* [Provided text]:
If you don’t mind stepping outside on a crisp winter night, it’s the perfect time to turn your eyes skyward. With less ambient light and no humidity, the stars and constellations (and the cold air) will take your breath away.
The first thing to do is move away from any house or street lights to orient yourself. With arms outstretched, point your right hand toward sunrise and your left toward sunset–thus you’ll now face north with the east to your right and west to your left. It goes without saying, but I’ll say it anyway, your backside should face south.
Now, if you were an Ancient Greek or Roman, you’d look at the stars above and draw elaborate pictures in the sky to represent the gods and goddesses you knew so well. But you aren’t. Nor am I.
Book of February
Instead, I connect the dots in a manner learned from H. A. Rey, author of the Curious George series (think Man with the Yellow Hat). Mr. Rey also wrote The Stars: A New Way to See Them, which guides us amateur stargazers in how to look at the constellations in a graphic way that shows the shapes implied by the name.
Almost everyone recognizes the Big Dipper, the seven stars that form a large scoop–or dipper. The curved handle is created by three stars while four others form the bowl. Though we may think of the Big Dipper as a constellation, it is actually an asterism or group of stars within a constellation. In this case, the asterism is within Ursa Major, the Great Bear constellation. The tip of the dipper serves as Great Bear’s nose and the bowl forms part of his back–like a bicycle saddle bag. If you follow Rey’s diagram, you’ll see the rest of the side view, including the bear’s front and back legs and paws, plus his rump.
With Rey’s help, you can use the pointer stars in the Big Dipper to locate Polaris, the North Star, and then navigate your way around the night sky to other constellations. It’s a fun journey to take, especially when the sky is clear and wind calm.
Other winter favorites include Orion the Hunter and Gemini the Twins.

* [The problem]: List every constellation named in the winter stargazing text, leaving out asterisms and single stars.

* [Dataset excerpts]:
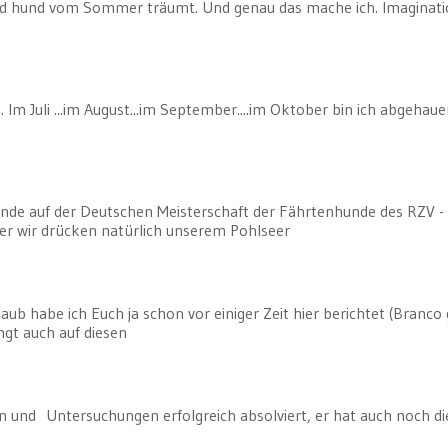
nd hund vom Sommer träumt. Und genau das mache ich. Imaginati
Im Juli ...im August...im September....im Oktober bin ich abgehau
e auf der Deutschen Meisterschaft der Fährtenhunde des RZV -
er wir drücken natürlich unserem Pohlseer
ub habe ich Euch ja schon vor einiger Zeit hier berichtet (Branco
gt auch auf diesen
n und Untersuchungen erfolgreich absolviert, er hat auch noch di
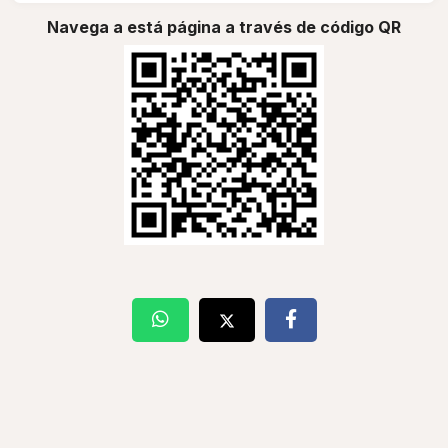
Navega a está página a través de código QR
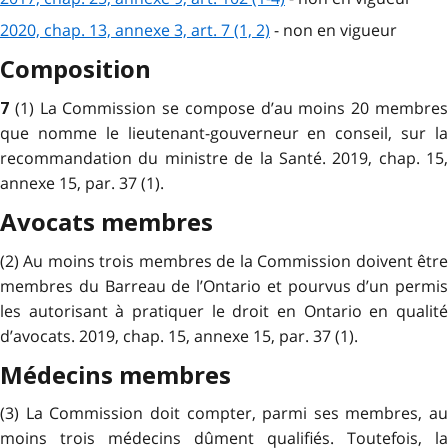
2020, chap. 13, annexe 3, art. 7 (1, 2)
- non en vigueur
Composition
(1) La Commission se compose d’au moins 20 membre
7
que nomme le lieutenant-gouverneur en conseil, sur la
recommandation du ministre de la Santé. 2019, chap. 15,
annexe 15, par. 37 (1).
Avocats membres
(2) Au moins trois membres de la Commission doivent être
membres du Barreau de l’Ontario et pourvus d’un permis
les autorisant à pratiquer le droit en Ontario en qualité
d’avocats. 2019, chap. 15, annexe 15, par. 37 (1).
Médecins membres
(3) La Commission doit compter, parmi ses membres, au
moins trois médecins dûment qualifiés. Toutefois, la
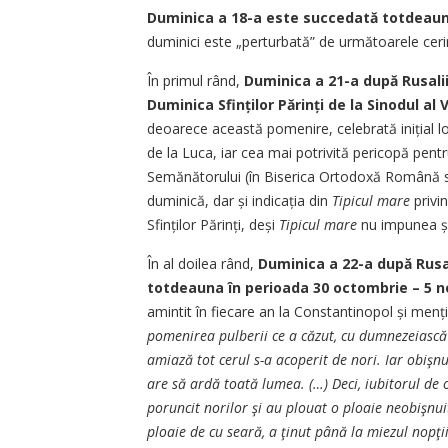
Duminica a 18-a este succedată totdeauna
duminici este „perturbată” de următoarele cerin
În primul rând,
Duminica a 21-a după Rusalii
Duminica Sfinților Părinți de la Sinodul al
deoarece această pomenire, celebrată inițial l
de la Luca, iar cea mai potrivită pericopă pent
Semănătorului (în Biserica Ortodoxă Română s
duminică, dar și indicația din
Tipicul mare
privi
Sfinților Părinți, deși
Tipicul mare
nu impunea și
În al doilea rând,
Duminica a 22-a după Rusa
totdeauna în perioada 30 octombrie – 5 n
amintit în fiecare an la Constantinopol și menț
pomenirea pulberii ce a căzut, cu dumnezeiască 
amiază tot cerul s-a acoperit de nori. Iar obişn
are să ardă toată lumea. (…) Deci, iubitorul 
poruncit norilor şi au plouat o ploaie neobişnuit
ploaie de cu seară, a ţinut până la miezul nopţi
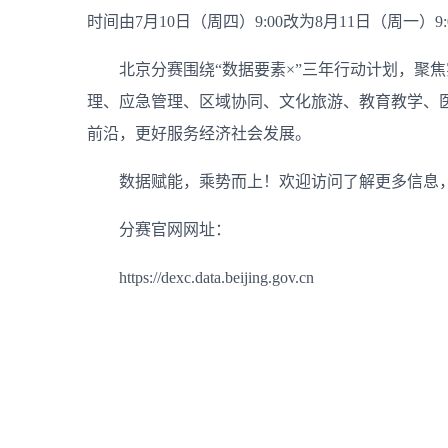
时间由7月10日（周四）9:00改为8月11日（周一）9:
北京分赛围绕“数据要素×”三年行动计划，聚
理、应急管理、区域协同、文化旅游、教育教学、医
前沿，更好服务经济社会发展。
数据赋能，乘势而上！欢迎访问了解更多信息
分赛官网网址：
https://dexc.data.beijing.gov.cn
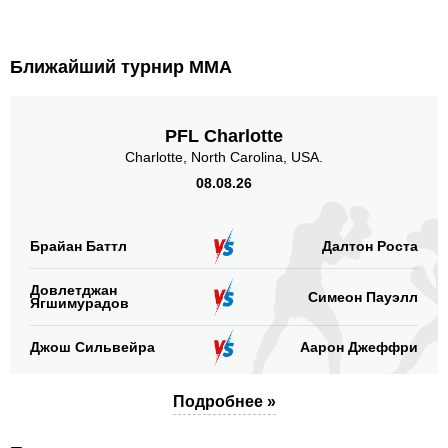
Ближайший турнир ММА
PFL Charlotte
Charlotte, North Carolina, USA.
08.08.26
Брайан Баттл
Далтон Роста
Довлетджан
Симеон Пауэлл
Ягшимурадов
Джош Сильвейра
Аарон Джеффри
Подробнее »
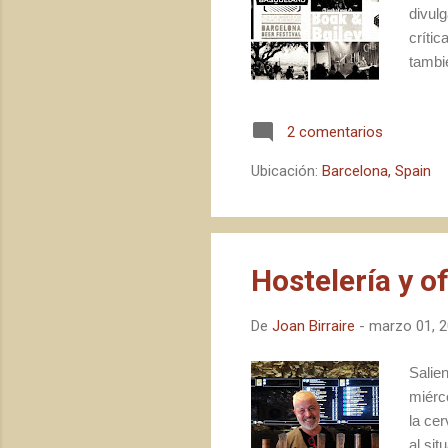
divulg
crític
tambi
pande
terri
2 comentarios
una dé
bitác
Ubicación:
Barcelona, Spain
proye
Hostelería y o
De
Joan Birraire
-
marzo 01, 
Salie
miérc
la cer
al si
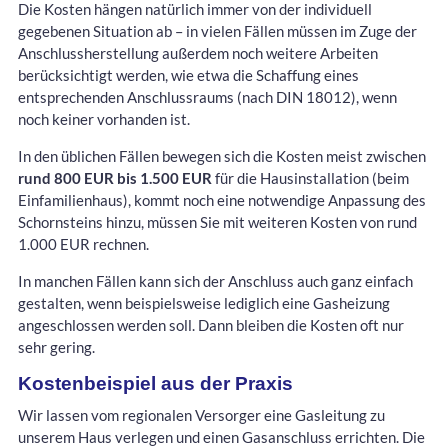
Die Kosten hängen natürlich immer von der individuell
gegebenen Situation ab – in vielen Fällen müssen im Zuge der
Anschlussherstellung außerdem noch weitere Arbeiten
berücksichtigt werden, wie etwa die Schaffung eines
entsprechenden Anschlussraums (nach DIN 18012), wenn
noch keiner vorhanden ist.
In den üblichen Fällen bewegen sich die Kosten meist zwischen
rund 800 EUR bis 1.500 EUR
für die Hausinstallation (beim
Einfamilienhaus), kommt noch eine notwendige Anpassung des
Schornsteins hinzu, müssen Sie mit weiteren Kosten von rund
1.000 EUR rechnen.
In manchen Fällen kann sich der Anschluss auch ganz einfach
gestalten, wenn beispielsweise lediglich eine Gasheizung
angeschlossen werden soll. Dann bleiben die Kosten oft nur
sehr gering.
Kostenbeispiel aus der Praxis
Wir lassen vom regionalen Versorger eine Gasleitung zu
unserem Haus verlegen und einen Gasanschluss errichten. Die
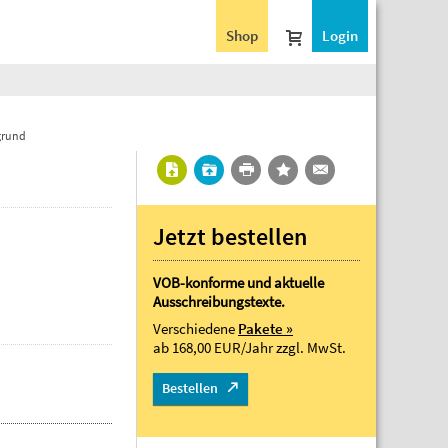
Shop
Login
grund
Jetzt bestellen
VOB-konforme und aktuelle
Ausschreibungstexte.
Verschiedene
Pakete »
ab 168,00 EUR/Jahr
zzgl. MwSt.
Bestellen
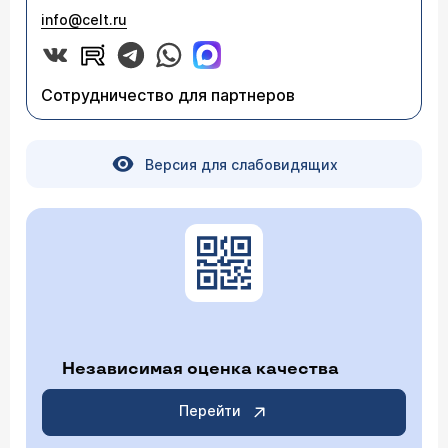
info@celt.ru
Сотрудничество для партнеров
Версия для слабовидящих
Независимая оценка качества
Перейти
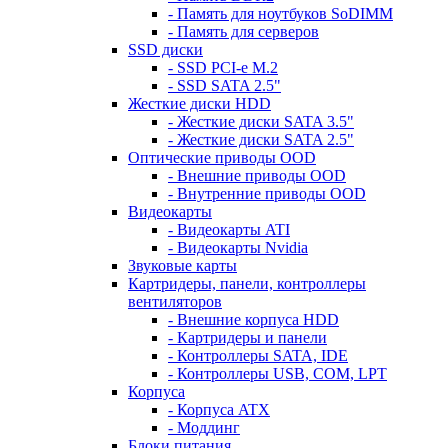
- Память для ноутбуков SoDIMM
- Память для серверов
SSD диски
- SSD PCI-e M.2
- SSD SATA 2.5"
Жесткие диски HDD
- Жесткие диски SATA 3.5"
- Жесткие диски SATA 2.5"
Оптические приводы OOD
- Внешние приводы OOD
- Внутренние приводы OOD
Видеокарты
- Видеокарты ATI
- Видеокарты Nvidia
Звуковые карты
Картридеры, панели, контроллеры
вентиляторов
- Внешние корпуса HDD
- Картридеры и панели
- Контроллеры SATA, IDE
- Контроллеры USB, COM, LPT
Корпуса
- Корпуса ATX
- Моддинг
Блоки питания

* [Task answer]: Ursa Major (the Great Bear), Orion the Hunter, Gemini the Twins